Neoshamanism sees the physical body not as one creature, but as an ecosystem. This philosophy would be taken to rather unpleasant extremes by the Unclean Ones, who argued that since _all_ life is sacred, that includes the microbes living on and within you, so you have no right to incommode them by practicing personal hygiene.
This was of course a minority opinion even within the more zealous corners of the Lifebringers, who recognized that life must take life to endure.
The blog namespace is for catching stray ideas. These may be less polished than the stuff you see in the Lore namespace.
Odor Colors
I'm still trying to work out vulpithecine odor vocabulary. Here's a scientific paper that I found recently that helps a bit: https://pmc.ncbi.nlm.nih.gov/articles/PMC6015838/
Two sets of participants were asked to describe a set of odors. One Western, primarily Dutch-speaking group, and a group of Jahai from Malaysia. The Dutch group took much longer to identify odors and used mostly concrete descriptors for those odors. the Jahai group was much quicker and used a suite of abstract odor terms (I assume what I've been calling “odor colors”).
I have yet to find a publicly accessible article that breaks down how these odor colors are arranged.
For now, yinrih odor vocabulary is heavily tied to emotion, with the arousal-valence model of emotion being my primary inspiration. Arousal means whether the odor has a calming (negative arousal) or exciting/stimulating (positive arousal) affect. Valence refers to whether the emotion is seen as positive or negative. happy is a positive valence, somewhat high arousal. sad, is negative valence, low arousal. Calm is positive valence, low arousal, etc.
Some yinrih odor words differentiate between strong and light sensations of the same odor, much like the English distinction between the colors red and pink. There is also vocabulary to describe how long an odor is perceived, whether an odor is persistent, lingering, or fleeting.
Yinrih also have many ways of describing the scent of other yinrih, mainly linked to emotional states. Universally across yinrih languages, the word for feel as in feel an emotion also means smell like. So you don't say I feel happy you say I smell happy. To a yinrih this isn't just a turn of phrase, happiness literally has an odor, as do other emotions.
In addition to smelling emotions, yinrih identify one another primarily by smell. Gender, reproductive status, and approximate age are readily apparent from a yinrih's ambient musk and ink. There are three distinct odors associated with reproductive status based on the condition of the ovary1), Immature, when the ovary isn't fully developed, mature pre-oviposition, when the ovary is mature but the yinrih has not laid their egg, and mature, post-ovipositon, when the ovary is destroyed due to egg laying.
To a human, yinrih and their ink smell “rainy”, and most humans describe a yinrih's musk as pleasant and calming.

THE TASK:
Extract the passage in the blog post on odor colors, starting with "Yinrih also have" and going on through "to egg laying.". Copy it word for word.

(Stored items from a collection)
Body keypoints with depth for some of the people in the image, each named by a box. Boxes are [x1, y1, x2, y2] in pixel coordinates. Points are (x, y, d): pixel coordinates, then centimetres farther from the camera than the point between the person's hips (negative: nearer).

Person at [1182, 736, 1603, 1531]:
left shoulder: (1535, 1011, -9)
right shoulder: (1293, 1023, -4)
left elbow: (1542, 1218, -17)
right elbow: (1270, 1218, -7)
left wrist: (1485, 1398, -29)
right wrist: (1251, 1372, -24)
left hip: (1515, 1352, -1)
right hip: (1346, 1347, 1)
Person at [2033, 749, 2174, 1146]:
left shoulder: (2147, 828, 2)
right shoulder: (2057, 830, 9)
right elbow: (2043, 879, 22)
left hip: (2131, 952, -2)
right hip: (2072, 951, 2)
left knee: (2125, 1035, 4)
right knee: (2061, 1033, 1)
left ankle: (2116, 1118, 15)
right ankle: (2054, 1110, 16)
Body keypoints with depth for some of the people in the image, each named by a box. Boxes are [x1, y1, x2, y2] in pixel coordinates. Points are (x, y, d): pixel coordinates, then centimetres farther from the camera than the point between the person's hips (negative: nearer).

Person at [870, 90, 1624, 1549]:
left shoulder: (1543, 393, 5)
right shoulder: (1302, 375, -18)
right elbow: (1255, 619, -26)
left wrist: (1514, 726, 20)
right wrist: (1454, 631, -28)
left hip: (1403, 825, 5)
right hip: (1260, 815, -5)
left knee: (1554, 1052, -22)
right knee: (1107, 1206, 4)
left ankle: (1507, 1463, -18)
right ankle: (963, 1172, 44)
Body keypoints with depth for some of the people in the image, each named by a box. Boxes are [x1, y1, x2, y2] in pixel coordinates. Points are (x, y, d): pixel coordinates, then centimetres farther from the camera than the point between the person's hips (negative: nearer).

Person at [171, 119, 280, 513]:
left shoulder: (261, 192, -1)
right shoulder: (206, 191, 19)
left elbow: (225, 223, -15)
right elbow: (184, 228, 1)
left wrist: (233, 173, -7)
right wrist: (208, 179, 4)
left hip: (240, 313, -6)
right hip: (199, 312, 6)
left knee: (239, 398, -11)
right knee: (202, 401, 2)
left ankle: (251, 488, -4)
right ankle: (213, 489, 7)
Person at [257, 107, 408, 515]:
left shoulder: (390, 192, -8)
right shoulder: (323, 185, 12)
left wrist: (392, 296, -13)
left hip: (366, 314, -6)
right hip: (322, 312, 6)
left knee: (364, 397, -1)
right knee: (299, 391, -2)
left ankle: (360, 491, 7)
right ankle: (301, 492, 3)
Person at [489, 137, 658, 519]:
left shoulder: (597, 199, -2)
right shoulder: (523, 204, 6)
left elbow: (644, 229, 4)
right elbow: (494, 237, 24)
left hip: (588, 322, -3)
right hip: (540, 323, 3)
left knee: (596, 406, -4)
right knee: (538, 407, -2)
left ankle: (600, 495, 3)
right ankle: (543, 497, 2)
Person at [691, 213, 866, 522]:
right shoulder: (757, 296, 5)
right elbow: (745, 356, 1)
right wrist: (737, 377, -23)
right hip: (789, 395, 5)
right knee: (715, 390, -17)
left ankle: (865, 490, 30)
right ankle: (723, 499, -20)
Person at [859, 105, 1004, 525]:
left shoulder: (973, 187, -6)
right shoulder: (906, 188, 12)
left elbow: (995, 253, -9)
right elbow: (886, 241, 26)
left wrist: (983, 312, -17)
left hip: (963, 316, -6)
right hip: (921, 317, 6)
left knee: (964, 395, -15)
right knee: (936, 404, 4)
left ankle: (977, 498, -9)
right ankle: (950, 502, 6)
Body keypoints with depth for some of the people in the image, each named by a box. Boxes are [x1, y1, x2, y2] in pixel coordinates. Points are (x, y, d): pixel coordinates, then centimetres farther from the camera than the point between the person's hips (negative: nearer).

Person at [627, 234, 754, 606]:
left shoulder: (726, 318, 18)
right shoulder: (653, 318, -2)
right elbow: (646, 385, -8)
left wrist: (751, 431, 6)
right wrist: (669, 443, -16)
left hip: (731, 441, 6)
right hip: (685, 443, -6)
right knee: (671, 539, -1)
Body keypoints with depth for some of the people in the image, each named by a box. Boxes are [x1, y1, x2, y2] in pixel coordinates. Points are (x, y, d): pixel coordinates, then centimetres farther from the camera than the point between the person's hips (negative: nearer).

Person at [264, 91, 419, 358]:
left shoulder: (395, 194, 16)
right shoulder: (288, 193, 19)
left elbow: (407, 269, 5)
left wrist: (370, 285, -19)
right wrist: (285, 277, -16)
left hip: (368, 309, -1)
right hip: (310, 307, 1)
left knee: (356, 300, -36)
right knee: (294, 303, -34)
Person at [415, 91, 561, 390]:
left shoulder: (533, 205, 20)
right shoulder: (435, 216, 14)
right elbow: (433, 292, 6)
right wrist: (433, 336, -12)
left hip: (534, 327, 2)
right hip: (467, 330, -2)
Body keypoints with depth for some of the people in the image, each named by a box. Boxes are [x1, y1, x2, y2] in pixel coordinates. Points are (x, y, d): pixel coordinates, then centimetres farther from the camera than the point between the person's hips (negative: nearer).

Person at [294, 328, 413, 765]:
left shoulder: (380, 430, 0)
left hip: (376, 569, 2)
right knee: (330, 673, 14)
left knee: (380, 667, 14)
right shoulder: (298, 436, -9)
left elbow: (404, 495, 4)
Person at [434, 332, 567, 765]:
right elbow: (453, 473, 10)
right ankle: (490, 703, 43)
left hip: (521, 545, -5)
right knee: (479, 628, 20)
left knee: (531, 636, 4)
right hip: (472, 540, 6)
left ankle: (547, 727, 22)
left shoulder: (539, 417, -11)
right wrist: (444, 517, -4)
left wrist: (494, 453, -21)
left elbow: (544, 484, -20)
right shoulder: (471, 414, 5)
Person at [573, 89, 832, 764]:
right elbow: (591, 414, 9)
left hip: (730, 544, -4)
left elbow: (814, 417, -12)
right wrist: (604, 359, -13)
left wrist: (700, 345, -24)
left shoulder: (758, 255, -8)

TASK RESPONSE:
Yinrih also have many ways of describing the scent of other yinrih, mainly linked to emotional states. Universally across yinrih languages, the word for feel as in feel an emotion also means smell like. So you don't say I feel happy you say I smell happy. To a yinrih this isn't just a turn of phrase, happiness literally has an odor, as do other emotions.
In addition to smelling emotions, yinrih identify one another primarily by smell. Gender, reproductive status, and approximate age are readily apparent from a yinrih's ambient musk and ink. There are three distinct odors associated with reproductive status based on the condition of the ovary1), Immature, when the ovary isn't fully developed, mature pre-oviposition, when the ovary is mature but the yinrih has not laid their egg, and mature, post-ovipositon, when the ovary is destroyed due to egg laying.